We are using the fsmlite library, which is a lightweight finite state machine framework for C++11 and can be found here.
Integration
There are 4 types of possible input events for the FSM: sending a message, receiving a message, a timeout expires, or we get a signal from the outside.
Before the MinhtonNode processes an event, the FSM has to process the input event and check if this behavior is allowed, depending on the states and the event. If the FSM was able to make a transition, the action is valid. If there was no registered transition available, the action is invalid, and something unwanted happened. At the moment an exception is thrown. In some cases, we could maybe just ignore the unwanted behavior.
FSM States
FSM State | Description |
---|---|
Idle | We are not a part of the network |
Wait for Bootstrap Response | We try to join and wait for Bootstrap responses |
Wait for Join Accept | We have sent the initial join message and are waiting for a join accept |
Connected | We are a part of the network |
Connected Accepting Child | We are a part of the network and are currently in the process of accepting a new child |
Connected Replacing | We are a part of the network and are currently in the process of replacing another node |
Wait for Replacement Offer | We are still part of the network, but are trying to leave and are waiting for a replacement offer |
Wait for Parent Response | We are still part of the network, but waiting for confirmation to become a successor |
Sign Off from Inl. Neighbors | We are still part of the network, and sending updates to the inline neighbors to become a successor |
Error | An error occurred which needs to be handled |
Graph Representation
Only the most important transitions are shown here. Obvious transitions like UpdateNeighbor message in a connected state are omitted here.
Workflows
Join via Address
To join the network via a given address, the node transitions first into the wait-for-join-accept state through the join-signal. There it sends the initial join message into the network to the given address. At the same time, the node sets a timeout. If he does not receive a join-accept message within the given period, the join-accept response timeout gets triggered. The FSM transitions into the error state, where it needs to be handled how to proceed.
If the node receives a join-accept message fast enough, it transitions into the connected state and becomes an active member of the network. It still needs to send the join-accept-ack message to the parent.
Join via Bootstrap
The join via bootstrap process is an additional step. We do not transition straight into the wait-for-join-accept state, but first into the wait-for-bootstrap response state. There the node has to wait for a given period of time to collect bootstrap response messages. After a timeout expires and the node received at least one valid bootstrap-response message, it goes into the wait-for-join-accept state and sends one initial join message into the network.
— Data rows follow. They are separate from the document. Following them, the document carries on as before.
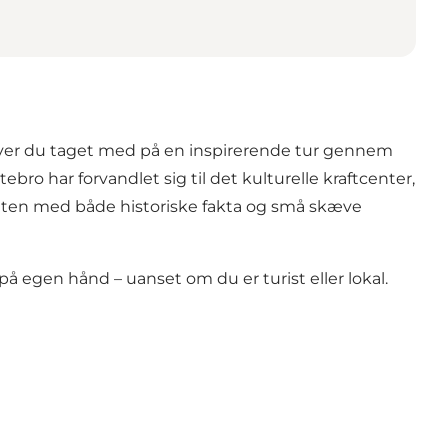
iver du taget med på en inspirerende tur gennem
o har forvandlet sig til det kulturelle kraftcenter,
 ruten med både historiske fakta og små skæve
på egen hånd – uanset om du er turist eller lokal.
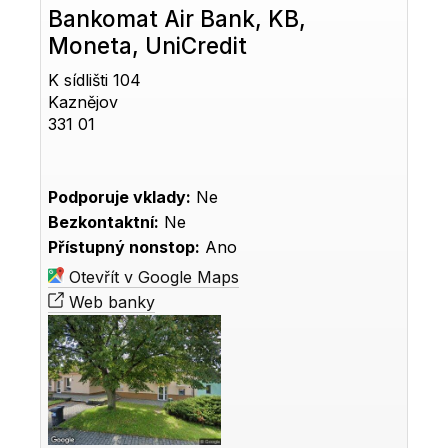
Bankomat Air Bank, KB,
Moneta, UniCredit
K sídlišti 104
Kaznějov
331 01
Podporuje vklady:
Ne
Bezkontaktní:
Ne
Přístupný nonstop:
Ano
Otevřít v Google Maps
Web banky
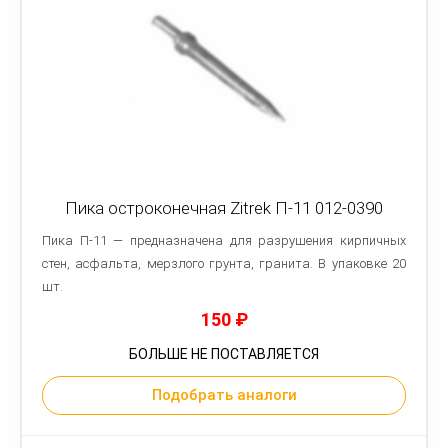
Пика остроконечная Zitrek П-11 012-0390
Пика П-11 — предназначена для разрушения кирпичных
стен, асфальта, мерзлого грунта, гранита. В упаковке 20
шт.
150
₽
БОЛЬШЕ НЕ ПОСТАВЛЯЕТСЯ
Подобрать аналоги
If the node did not receive a valid bootstrap response, it does not know an address to join the network properly. It, therefore, transitions into the error state.
Leave with Replacement
Note: Doesn't include the changes for concurrent operations yet
The leaving node gets a leave signal and recognizes that it cannot just leave the position by itself, but needs to get replaced by another node. This signal triggers the transition into the waiting-for-replacement-offer state, where the leaving node sends out the initial find-replacement message. From here the leaving node e.g. also cannot accept a child anymore.
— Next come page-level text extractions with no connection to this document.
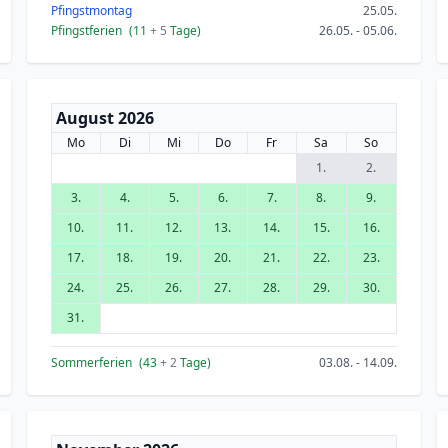
Pfingstmontag
25.05.
Pfingstferien
(11
+ 5
Tage)
26.05. - 05.06.
August 2026
Mo
Di
Mi
Do
Fr
Sa
So
1.
2.
3.
4.
5.
6.
7.
8.
9.
10.
11.
12.
13.
14.
15.
16.
17.
18.
19.
20.
21.
22.
23.
24.
25.
26.
27.
28.
29.
30.
31.
Sommerferien
(43
+ 2
Tage)
03.08. - 14.09.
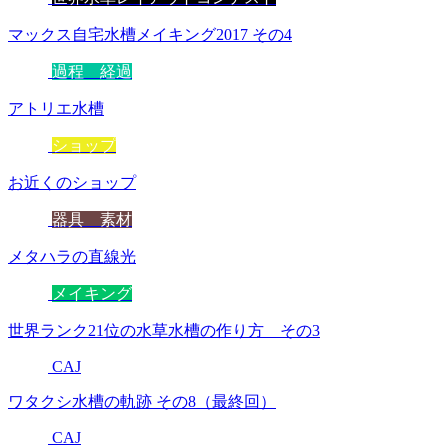
マックス自宅水槽メイキング2017 その4
過程 経過
アトリエ水槽
ショップ
お近くのショップ
器具 素材
メタハラの直線光
メイキング
世界ランク21位の水草水槽の作り方 その3
CAJ
ワタクシ水槽の軌跡 その8（最終回）
CAJ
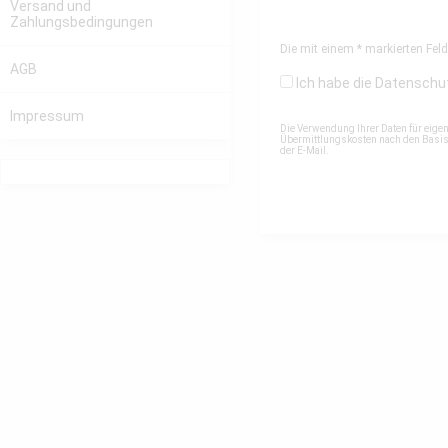
Versand und
Zahlungsbedingungen
Die mit einem * markierten Felde
AGB
Ich habe die
Datenschu
Impressum
Die Verwendung Ihrer Daten für eige
Übermittlungskosten nach den Basista
der E-Mail.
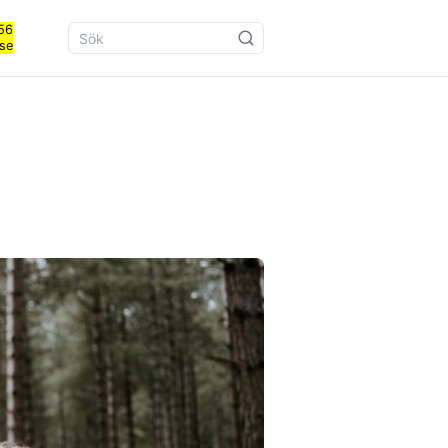
56
se
Sök på samio.se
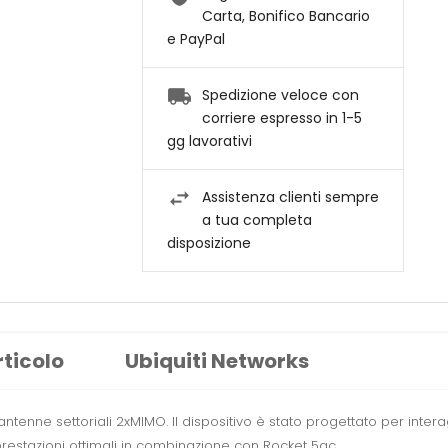
Carta, Bonifico Bancario
e PayPal
Spedizione veloce con
corriere espresso in 1-5
gg lavorativi
Assistenza clienti sempre
a tua completa
disposizione
rticolo
Ubiquiti Networks
tenne settoriali 2xMIMO. Il dispositivo è stato progettato per inter
estazioni ottimali in combinazione con Rocket 5ac.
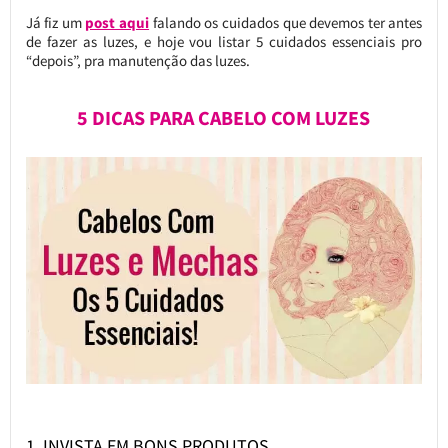
Já fiz um
post aqui
falando os cuidados que devemos ter antes
de fazer as luzes, e hoje vou listar 5 cuidados essenciais pro
“depois”, pra manutenção das luzes.
5 DICAS PARA CABELO COM LUZES
1. INVISTA EM BONS PRODUTOS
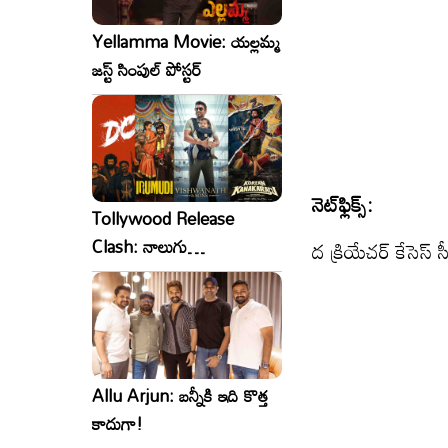
Yellamma Movie: యల్లమ్మ
జస్ట్ సింపుల్ పోస్టర్
నెట్‌ఫ్లిక్స్:
Tollywood Release
Clash: నాలుగు
ద క్రియేచర్ కేసెస్ 
సినిమాలు..ఒకేసారి..ఎందుకో?
Allu Arjun: బన్నీకి ఇది కొత్త
కాదుగా!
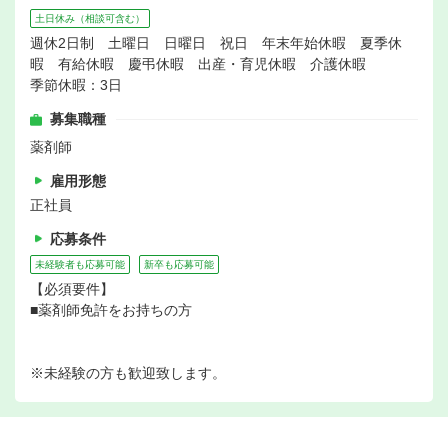
土日休み（相談可含む）
週休2日制 土曜日 日曜日 祝日 年末年始休暇 夏季休
暇 有給休暇 慶弔休暇 出産・育児休暇 介護休暇
季節休暇：3日
募集職種
薬剤師
雇用形態
正社員
応募条件
未経験者も応募可能
新卒も応募可能
【必須要件】
■薬剤師免許をお持ちの方
※未経験の方も歓迎致します。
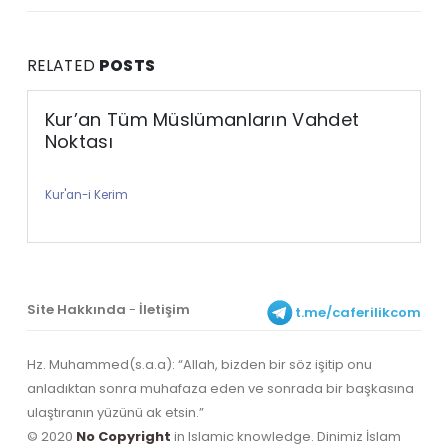
RELATED
POSTS
Kur’an Tüm Müslümanların Vahdet
Noktası
Kur'an-i Kerim
Site Hakkında
-
İletişim
t.me/caferilikcom
Hz. Muhammed(s.a.a): “Allah, bizden bir söz işitip onu
anladıktan sonra muhafaza eden ve sonrada bir başkasına
ulaştıranın yüzünü ak etsin.”
© 2020
No Copyright
in Islamic knowledge. Dinimiz İslam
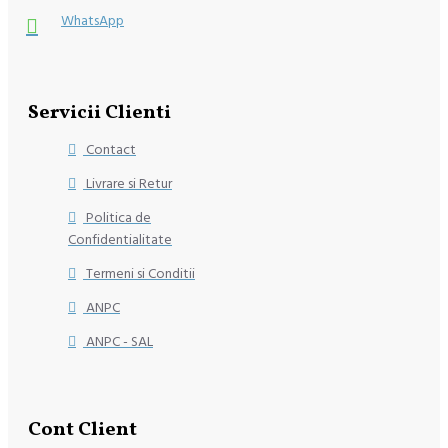
WhatsApp
Servicii Clienti
Contact
Livrare si Retur
Politica de
Confidentialitate
Termeni si Conditii
ANPC
ANPC - SAL
Cont Client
If the leaving node does not receive a replacement-offer message within a given period of time, it does back into the connected state - because it is still an active member of the network. Whether the node should try to leave again needs to be determined from above.
If the leaving node receives a replacement offer fast enough, it goes into an idle state and is not part of the network anymore. From the idle state, it still needs to send the replacement ack back to the replacing node though!
Further Considerations
In any connected state (where the node is a part of the network), each node must be able to send and receive non-critical messages. Connected states are: Connected, Connected Replacing, Connected Accepting Child, Connected Swapping, and Waiting for Replacement Offer.
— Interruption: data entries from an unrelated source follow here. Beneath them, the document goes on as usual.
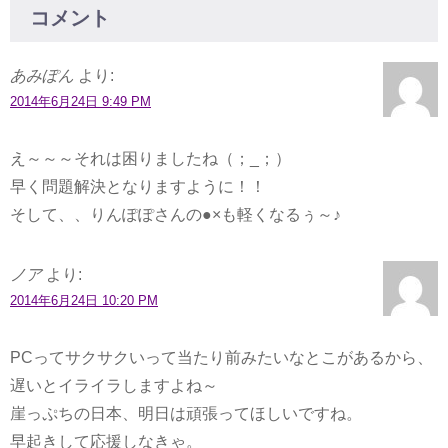
コメント
あみぽん
より:
2014年6月24日 9:49 PM
え～～～それは困りましたね（；_；）
早く問題解決となりますように！！
そして、、りんぽぽさんの●×も軽くなるぅ～♪
ノア
より:
2014年6月24日 10:20 PM
PCってサクサクいって当たり前みたいなとこがあるから、
遅いとイライラしますよね～
崖っぷちの日本、明日は頑張ってほしいですね。
早起きして応援しなきゃ。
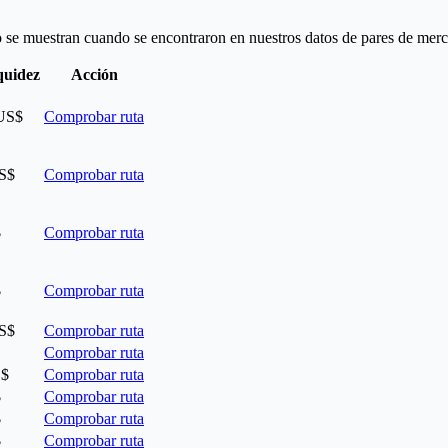
o se muestran cuando se encontraron en nuestros datos de pares de merc
quidez
Acción
 US$
Comprobar ruta
US$
Comprobar ruta
$
Comprobar ruta
$
Comprobar ruta
US$
Comprobar ruta
Comprobar ruta
S$
Comprobar ruta
$
Comprobar ruta
$
Comprobar ruta
$
Comprobar ruta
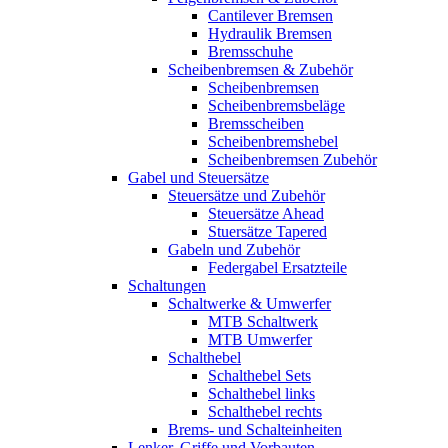
Cantilever Bremsen
Hydraulik Bremsen
Bremsschuhe
Scheibenbremsen & Zubehör
Scheibenbremsen
Scheibenbremsbeläge
Bremsscheiben
Scheibenbremshebel
Scheibenbremsen Zubehör
Gabel und Steuersätze
Steuersätze und Zubehör
Steuersätze Ahead
Stuersätze Tapered
Gabeln und Zubehör
Federgabel Ersatzteile
Schaltungen
Schaltwerke & Umwerfer
MTB Schaltwerk
MTB Umwerfer
Schalthebel
Schalthebel Sets
Schalthebel links
Schalthebel rechts
Brems- und Schalteinheiten
Lenker, Griffe und Vorbauten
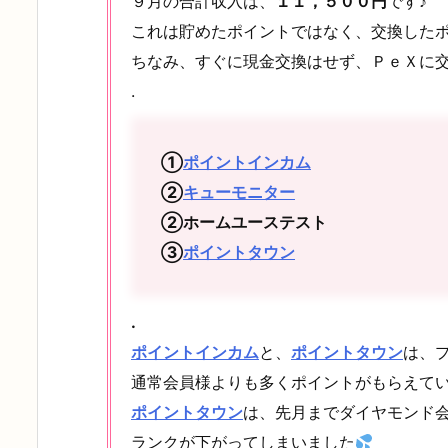
９月の合計収入は、
１１，５００円
です♪
これは貯めたポイントではなく、交換した
ちなみ、すぐに現金交換はせず、ＰｅＸに
.
①
ポイントインカム
②
キューモニター
②ホームユーステスト
③
ポイントタウン
.
ポイントインカム
と、
ポイントタウン
は、
通常会員様よりも多くポイントがもらえてい
ポイントタウン
は、先月までダイヤモンド
ランクが下がってしまいました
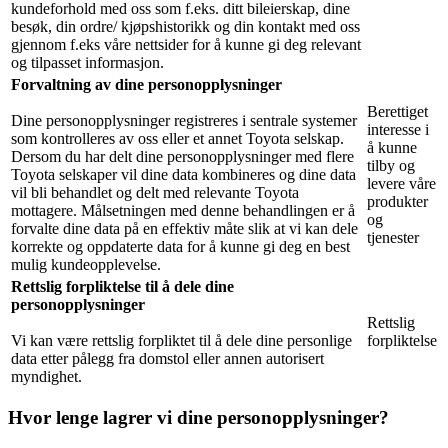
kundeforhold med oss som f.eks. ditt bileierskap, dine
besøk, din ordre/ kjøpshistorikk og din kontakt med oss
gjennom f.eks våre nettsider for å kunne gi deg relevant
og tilpasset informasjon.
Forvaltning av dine personopplysninger
Berettiget
Dine personopplysninger registreres i sentrale systemer
interesse i
som kontrolleres av oss eller et annet Toyota selskap.
å kunne
Dersom du har delt dine personopplysninger med flere
tilby og
Toyota selskaper vil dine data kombineres og dine data
levere våre
vil bli behandlet og delt med relevante Toyota
produkter
mottagere. Målsetningen med denne behandlingen er å
og
forvalte dine data på en effektiv måte slik at vi kan dele
tjenester
korrekte og oppdaterte data for å kunne gi deg en best
mulig kundeopplevelse.
Rettslig forpliktelse til å dele dine
personopplysninger
Rettslig
Vi kan være rettslig forpliktet til å dele dine personlige
forpliktelse
data etter pålegg fra domstol eller annen autorisert
myndighet.
Hvor lenge lagrer vi dine personopplysninger?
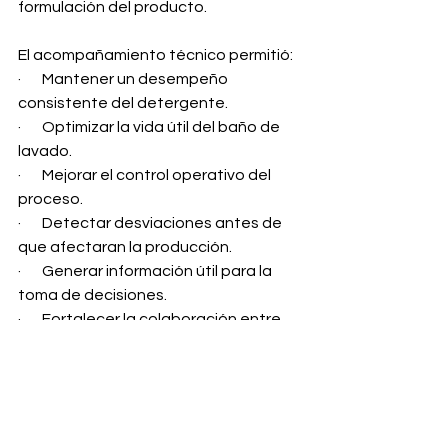
formulación del producto.
El acompañamiento técnico permitió:
·       Mantener un desempeño 
consistente del detergente.
·       Optimizar la vida útil del baño de 
lavado.
·       Mejorar el control operativo del 
proceso.
·       Detectar desviaciones antes de 
que afectaran la producción.
·       Generar información útil para la 
toma de decisiones.
·       Fortalecer la colaboración entre 
cliente y proveedor.
Conclusión
El desarrollo de detergentes 
especializados es solo una parte de 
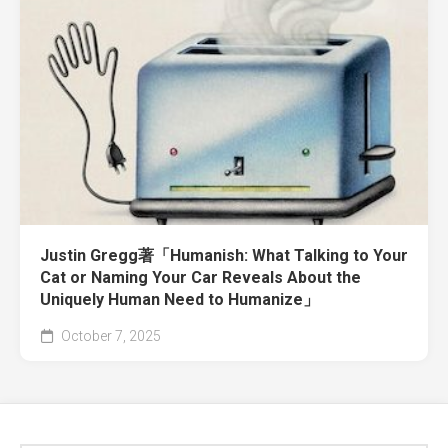
Justin Gregg著「Humanish: What Talking to Your
Cat or Naming Your Car Reveals About the
Uniquely Human Need to Humanize」
October 7, 2025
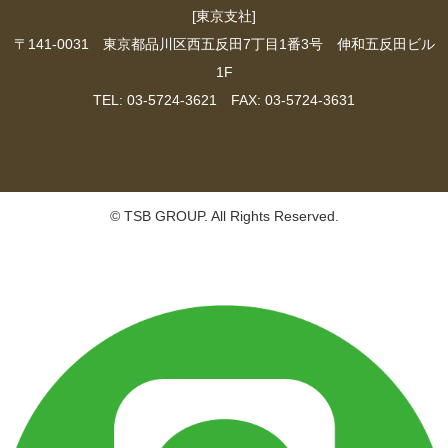
[東京支社]
〒141-0031 東京都品川区西五反田7丁目1番3号 伸和五反田ビル
1F
TEL: 03-5724-3621 FAX: 03-5724-3631
© TSB GROUP. All Rights Reserved.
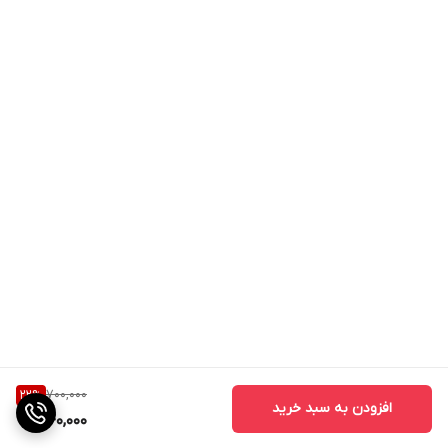
700,000
22
%
افزودن به سبد خرید
540,000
Non-critical messages to send are Join (for forwarding), UpdateNeighbors, RemoveNeighbor, GetNeighbor, InformAboutNeighbor, SearchExact, ReplacementUpdate, and FindReplacement (for forwarding).
Non-critical messages to receive are all the same as above plus Bootstrap Discover because any node in the network could potentially receive a bootstrap discover message.
These non-critical messages are all related to other nodes wanting to join/leave/swap and update the network information. But they do not change the state of the node sending/receiving the message.
In the Idle State, there are Transitions possible, which are related to leave updates. If a node can leave the network without replacement, it directly transitions from the connected to the idle state through the leave signal. But afterward, it still needs to be able to send update messages about its departure into the network. This is the only reason why sending UpdateNeighbor, RemoveNeighbor, and SearchExact is allowed there.